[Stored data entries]
● ● ● ● ●

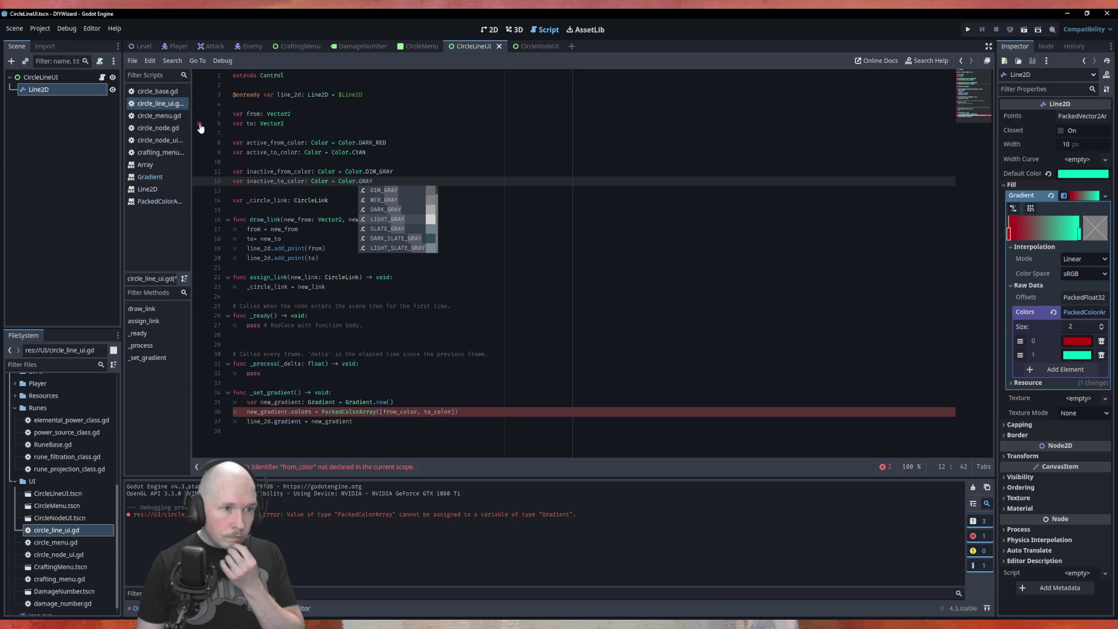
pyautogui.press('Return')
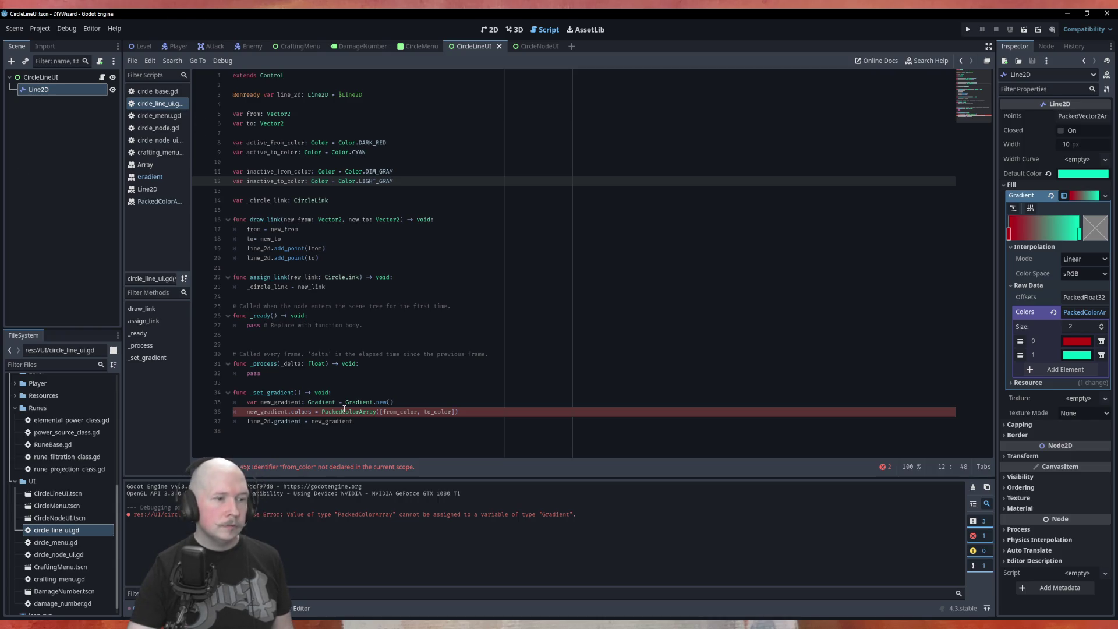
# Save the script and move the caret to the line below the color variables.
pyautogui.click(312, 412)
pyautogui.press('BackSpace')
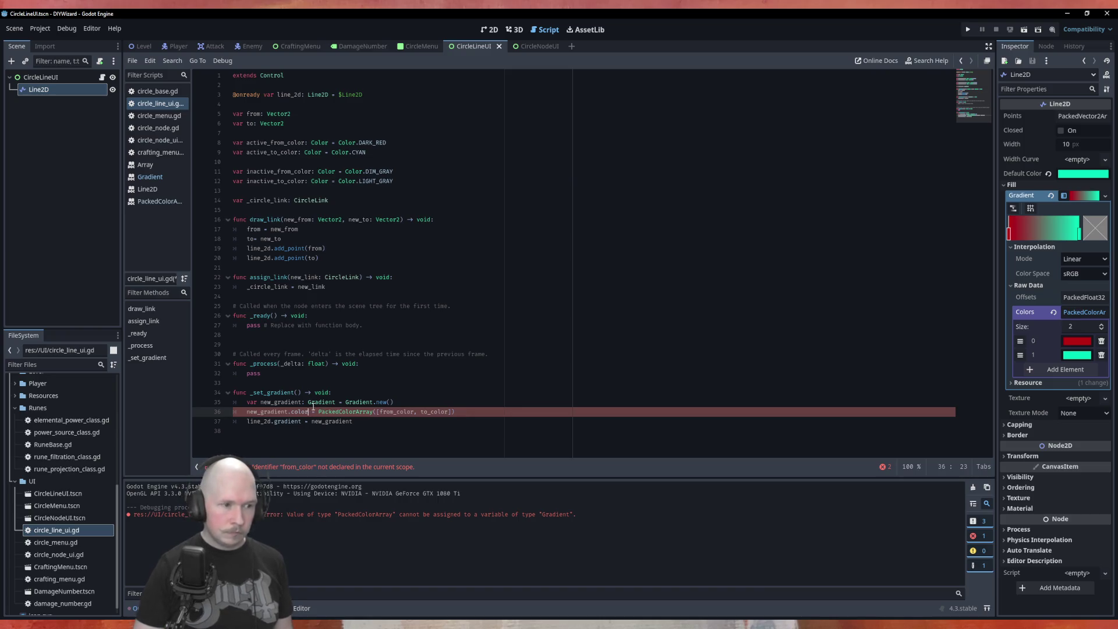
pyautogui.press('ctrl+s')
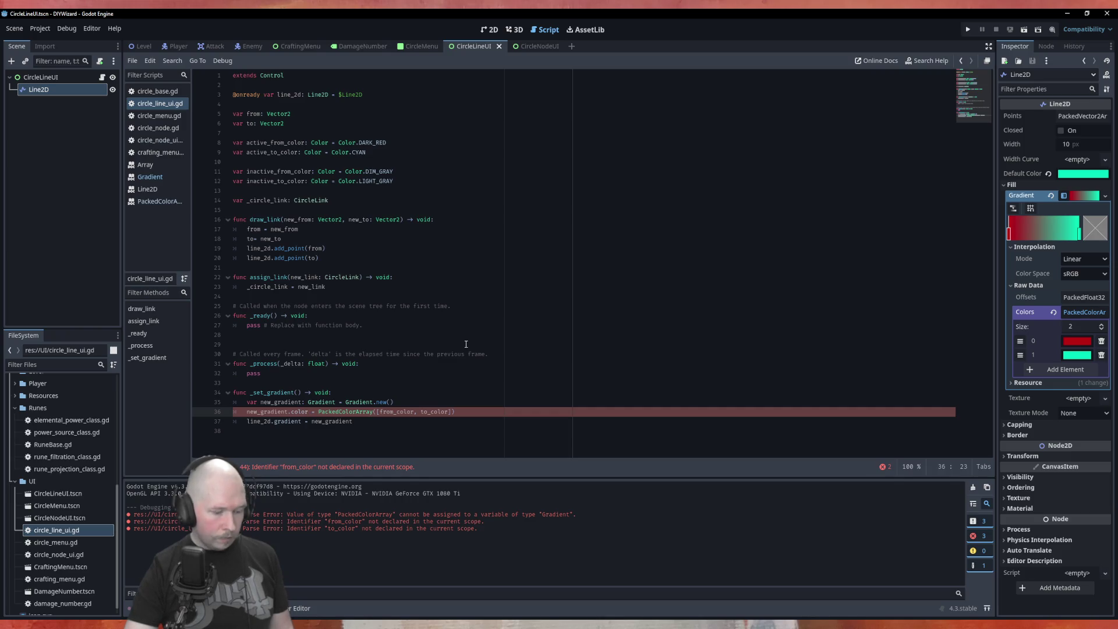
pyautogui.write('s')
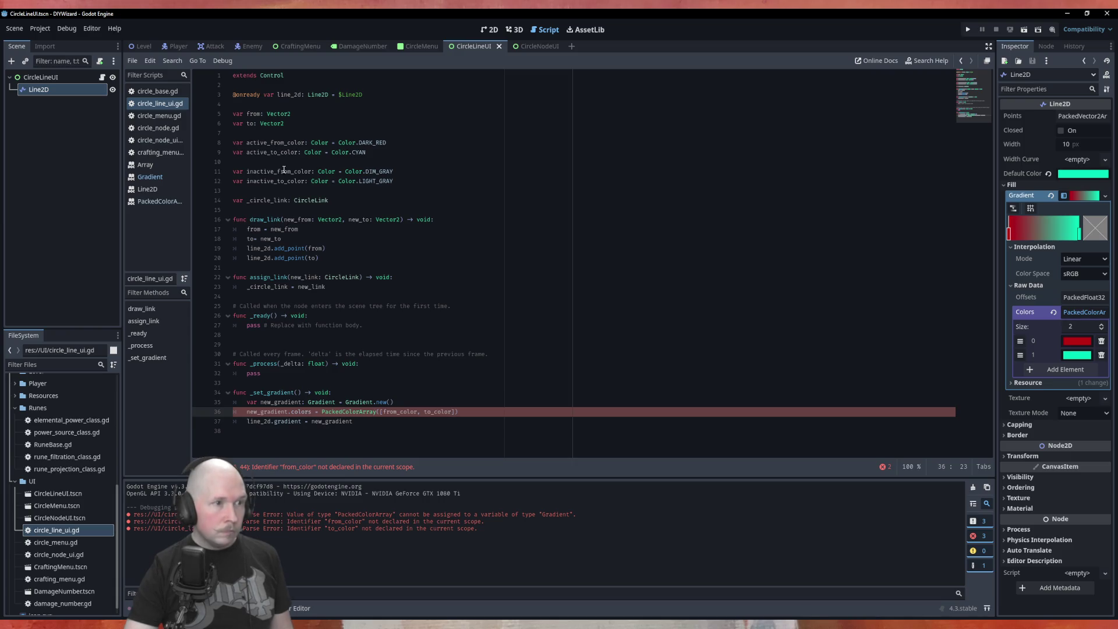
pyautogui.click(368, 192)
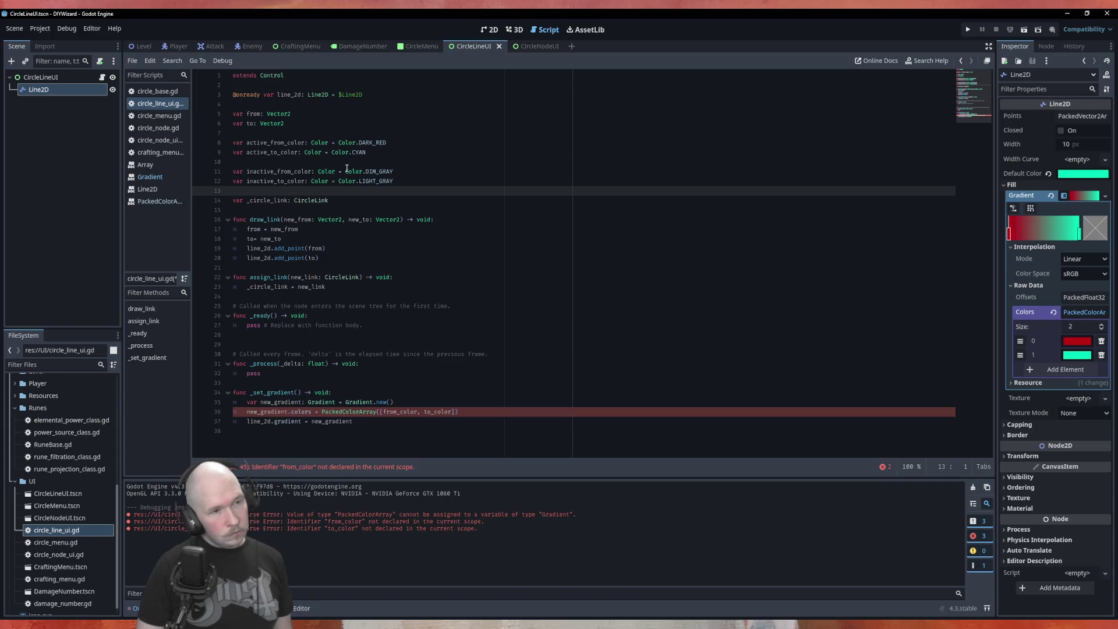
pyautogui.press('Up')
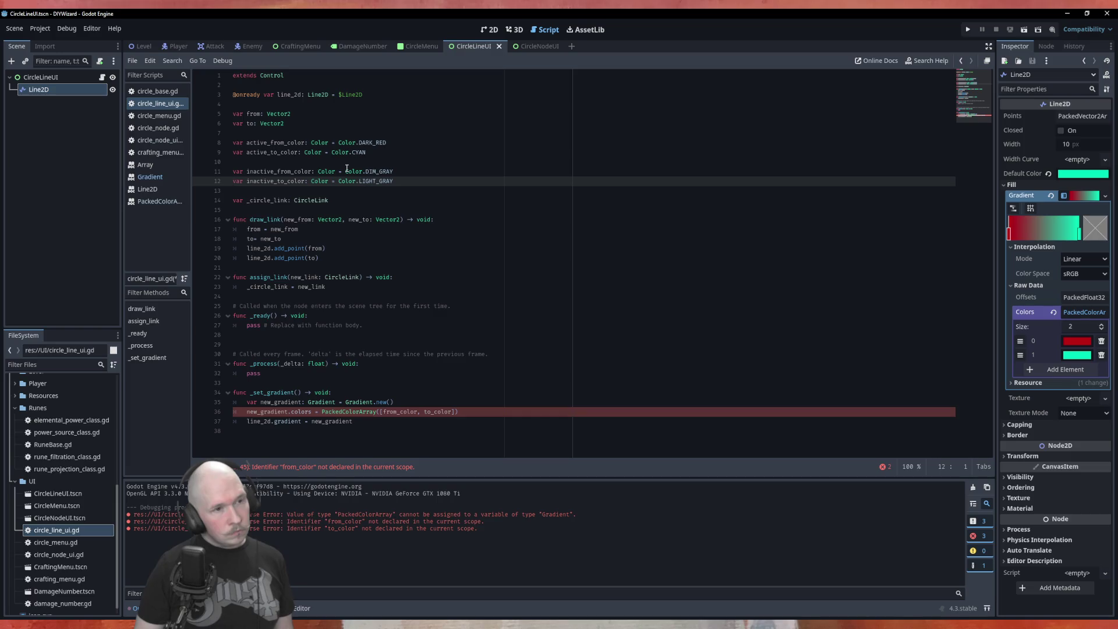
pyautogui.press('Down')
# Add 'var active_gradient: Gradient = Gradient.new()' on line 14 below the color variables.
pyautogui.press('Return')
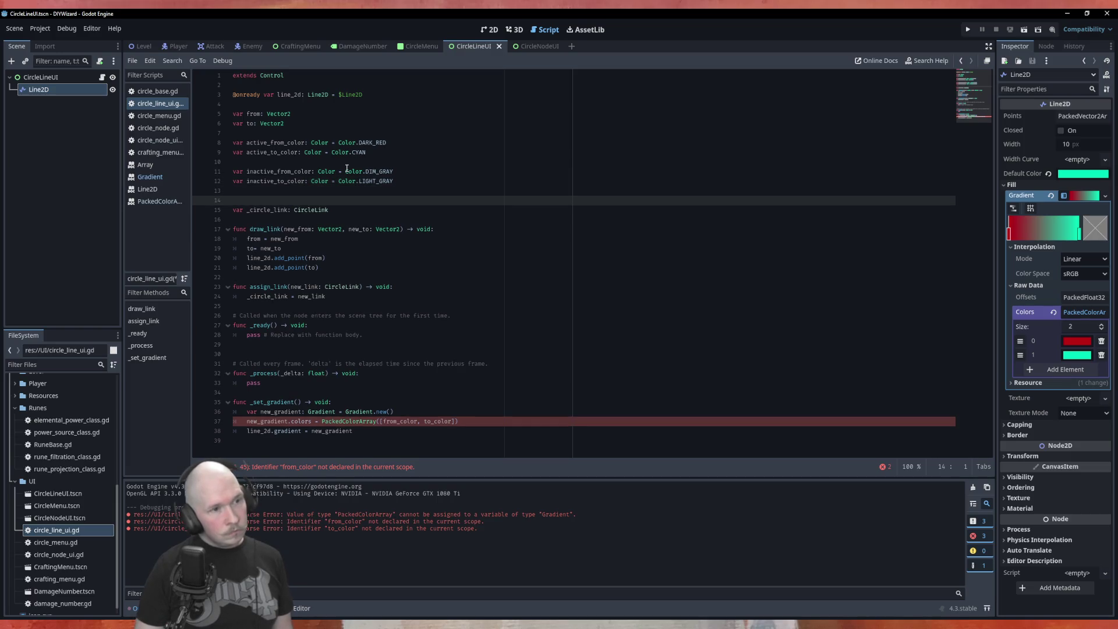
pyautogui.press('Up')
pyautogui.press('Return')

● ● ● ● ●

▶ _What to work on_
Retype the records exactly. Any image in them should not appear in what you write.

▶ _Output below_
pyautogui.press('Return')
# Save the script and move the caret to the line below the color variables.
pyautogui.click(312, 412)
pyautogui.press('BackSpace')
pyautogui.press('ctrl+s')
pyautogui.write('s')
pyautogui.click(368, 192)
pyautogui.press('Up')
pyautogui.press('Down')
# Add 'var active_gradient: Gradient = Gradient.new()' on line 14 below the color variables.
pyautogui.press('Return')
pyautogui.press('Up')
pyautogui.press('Return')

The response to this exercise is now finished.